TEKS YANG DIBERIKAN:
Perubahan- perubahan yang terjadi selama proses penyangraian secara rinci
adalah sebagai berikut:
2.3.1 Perubahan
Sifat Fisik Biji Kopi
Perubahan sifat fisik terdiri dari
perubahan kadar air, tekstur (kekerasan), dan warna.
2.3.2 Perubahan
kadar air
Joko Nugroho (2009) menyatakan
selama proses penyangraian berlangsung terjadi perpindahan panas dari media
penyangraian ke bahan dann juga perpindahan massa air. Panas yang mengakibatkan
terjadinya perubahan massa air dari bahan dikarenakan adanya panas laten
penguapan. Perubahan massa air ini terjadi ketika kandungan air pada bahan
telah sampai pada kondisi jenuh, sehingga menyebabkan air yang terkandung dalam
bahan berubah dari fase cair menjadi uap. Perubahan kadar air yang terjadi
selama penyangraian mengakibatkan terjadinya prubahan berat kopi hasil
penyangraian. Perubahan berat tersebut sebanding dengan perubahan kadar airnya.

YANG HARUS DIKERJAKAN: Salin dengan tepat bagian teks tentang penyangraian kopi, dari "Perubahan- perubahan yang" sampai "(kekerasan), dan warna.". Baris-baris data itu diambil dari sumber yang berbeda.

Data yang Dikumpulkan:
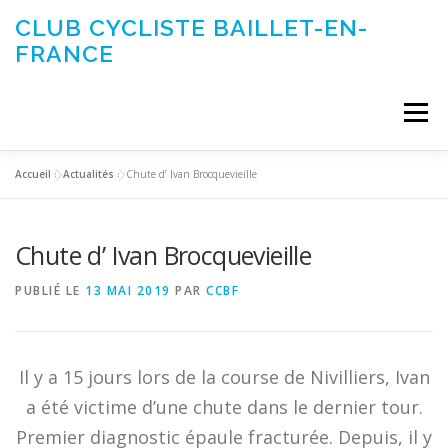
Aller
CLUB CYCLISTE BAILLET-EN-
au
FRANCE
contenu
Menu
Accueil
»
Actualités
»
Chute d’ Ivan Brocquevieille
ACTUALITÉS
LE CLUB
ÉVÉNEMENTS DU CLUB
Chute d’ Ivan Brocquevieille
SORTIES CLUB
CONTACTEZ-NOUS
PUBLIÉ LE
13 MAI 2019
PAR
CCBF
Il y a 15 jours lors de la course de Nivilliers, Ivan
a été victime d’une chute dans le dernier tour.
Premier diagnostic épaule fracturée. Depuis, il y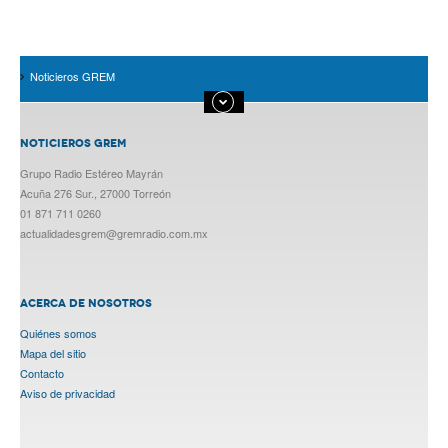
Noticieros GREM
NOTICIEROS GREM
Grupo Radio Estéreo Mayrán
Acuña 276 Sur., 27000 Torreón
01 871 711 0260
actualidadesgrem@gremradio.com.mx
ACERCA DE NOSOTROS
Quiénes somos
Mapa del sitio
Contacto
Aviso de privacidad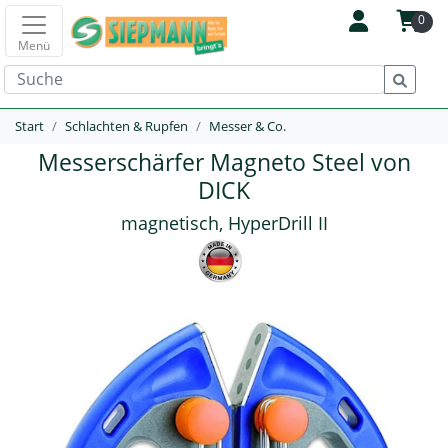
0
Menü
Start
Schlachten & Rupfen
Messer & Co.
Messerschärfer Magneto Steel von
DICK
magnetisch, HyperDrill II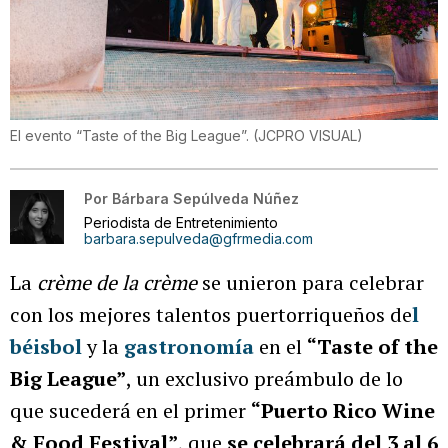
El evento “Taste of the Big League”.
(
JCPRO VISUAL
)
Por
Bárbara Sepúlveda Núñez
Periodista de Entretenimiento
barbara.sepulveda@gfrmedia.com
La
crème de la crème
se unieron para celebrar
con los mejores talentos puertorriqueños de
l
béisbol
y la
gastronomía
en el
“Taste of the
Big League”
, un exclusivo preámbulo de lo
que sucederá en el primer
“Puerto Rico Wine
& Food Festival”
, que
se celebrará del 3 al 6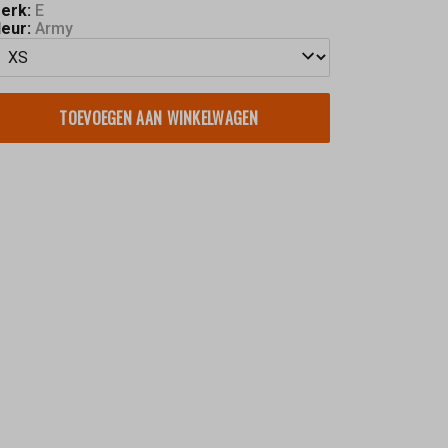
erk:
E
leur:
Army
TOEVOEGEN AAN WINKELWAGEN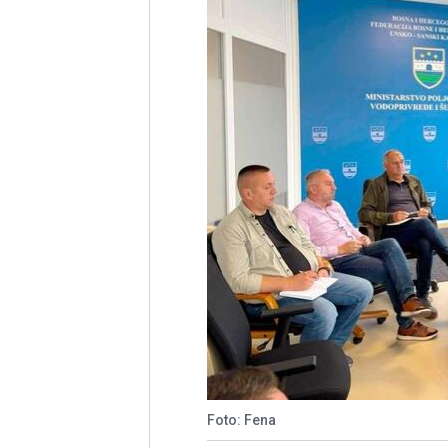
Foto: Fena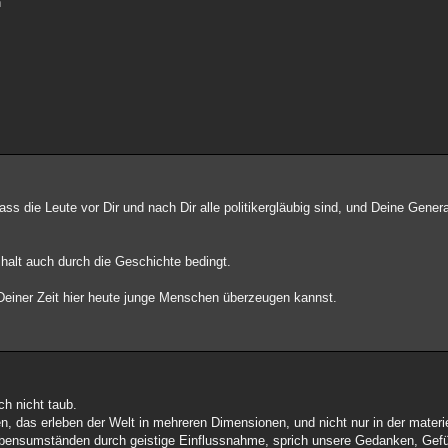
n
dass die Leute vor Dir und nach Dir alle politikergläubig sind, und Deine Gen
r halt auch durch die Geschichte bedingt.
 Deiner Zeit hier heute junge Menschen überzeugen kannst.
ch nicht taub.
n, das erleben der Welt in mehreren Dimensionen, und nicht nur in der materi
Lebensumständen durch geistige Einflussnahme, sprich unsere Gedanken, Gef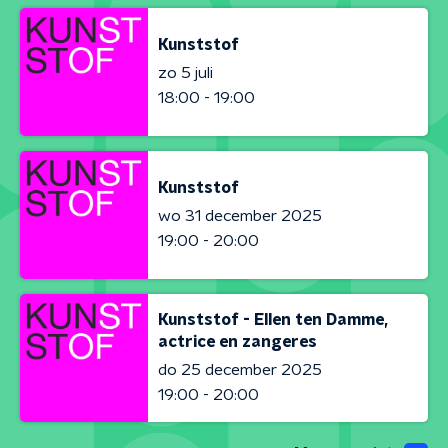
Kunststof
zo 5 juli
18:00 - 19:00
Kunststof
wo 31 december 2025
19:00 - 20:00
Kunststof - Ellen ten Damme,
actrice en zangeres
do 25 december 2025
19:00 - 20:00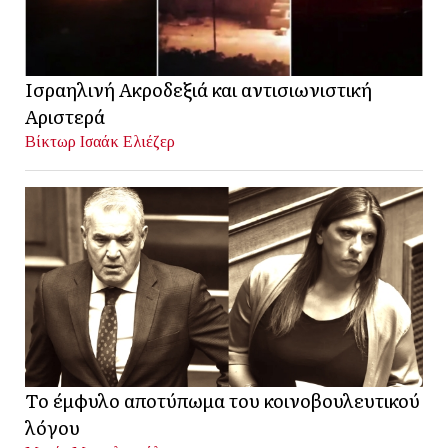
Ισραηλινή Ακροδεξιά και αντισιωνιστική
Αριστερά
Βίκτωρ Ισαάκ Ελιέζερ
Το έμφυλο αποτύπωμα του κοινοβουλευτικού
λόγου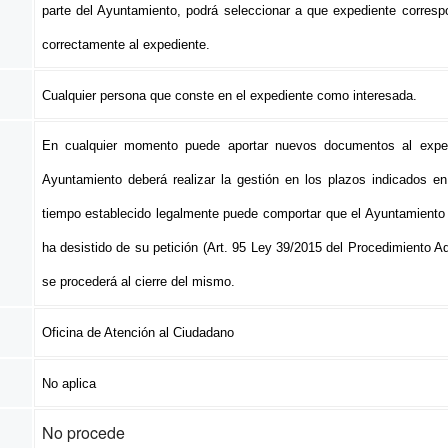
parte del Ayuntamiento, podrá seleccionar a que expediente corre
correctamente al expediente.
Cualquier persona que conste en el expediente como interesada.
En cualquier momento puede aportar nuevos documentos al exped
Ayuntamiento deberá realizar la gestión en los plazos indicados en 
tiempo establecido legalmente puede comportar que el Ayuntamiento 
ha desistido de su petición (Art. 95 Ley 39/2015 del Procedimiento A
se procederá al cierre del mismo.
Oficina de Atención al Ciudadano
No aplica
No procede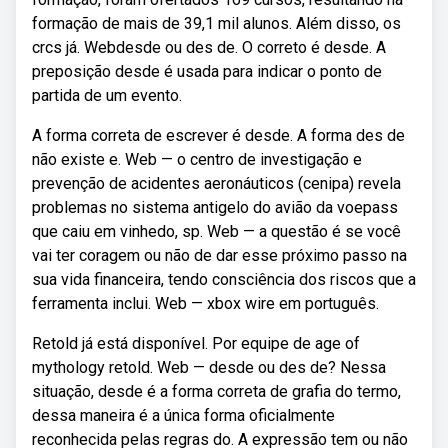
formação de mais de 39,1 mil alunos. Além disso, os
crcs já. Webdesde ou des de. O correto é desde. A
preposição desde é usada para indicar o ponto de
partida de um evento.
A forma correta de escrever é desde. A forma des de
não existe e. Web — o centro de investigação e
prevenção de acidentes aeronáuticos (cenipa) revela
problemas no sistema antigelo do avião da voepass
que caiu em vinhedo, sp. Web — a questão é se você
vai ter coragem ou não de dar esse próximo passo na
sua vida financeira, tendo consciência dos riscos que a
ferramenta inclui. Web — xbox wire em português.
Retold já está disponível. Por equipe de age of
mythology retold. Web — desde ou des de? Nessa
situação, desde é a forma correta de grafia do termo,
dessa maneira é a única forma oficialmente
reconhecida pelas regras do. A expressão tem ou não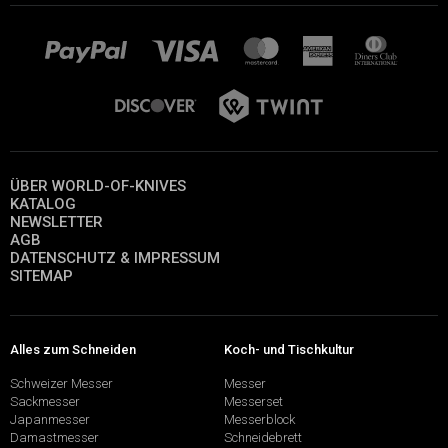
ÜBER WORLD-OF-KNIVES
KATALOG
NEWSLETTER
AGB
DATENSCHUTZ & IMPRESSUM
SITEMAP
Alles zum Schneiden
Koch- und Tischkultur
Schweizer Messer
Messer
Sackmesser
Messerset
Japanmesser
Messerblock
Damastmesser
Schneidebrett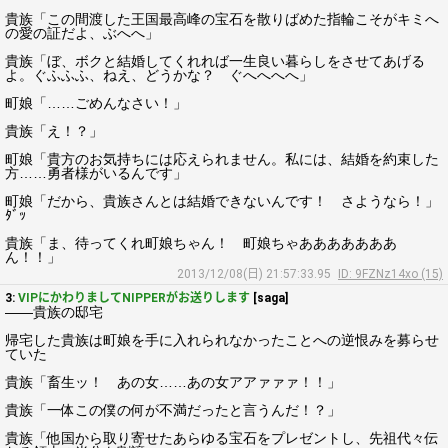
貴族「この間渡した王国最高峰の宝石を散りばめた指輪こそがキミへ
の愛の証だよ、ぶへへ」
貴族「ぼ、ボクと結婚してくれれば一生良い暮らしをさせてあげる
よ。ぐふふふ、ねえ、どうかな？ ぐへへへへ」
町娘「……ごめんなさい！」
貴族「え！？」
町娘「貴方のお気持ちには応えられません。私には、結婚を約束した
方……勇者様がいるんです」
町娘「だから、貴族さんとは結婚できないんです！ さようなら！」
ﾀﾞｯ
貴族「ま、待ってくれ町娘ちゃん！ 町娘ちゃあああああああ
ん！！」
2013/12/08(日) 21:57:33.95
ID: 9FZNz14xo (15)
3:
VIPにかわりましてNIPPERがお送りします
[saga]
――貴族の邸宅
帰宅した貴族は町娘を手に入れられなかったことへの逆恨みを募らせ
ていた
貴族「畜生ッ！ あの女……あの女アアァァァ！！」
貴族「一体この僕の何が不満だったと言うんだ！？」
貴族「他国から取り寄せたあらゆる宝石をプレゼントし、先祖代々伝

PENYELESAIAN SOAL INI:
Perubahan- perubahan yang terjadi selama proses penyangraian secara rinci
adalah sebagai berikut:
2.3.1 Perubahan
Sifat Fisik Biji Kopi
Perubahan sifat fisik terdiri dari
perubahan kadar air, tekstur (kekerasan), dan warna.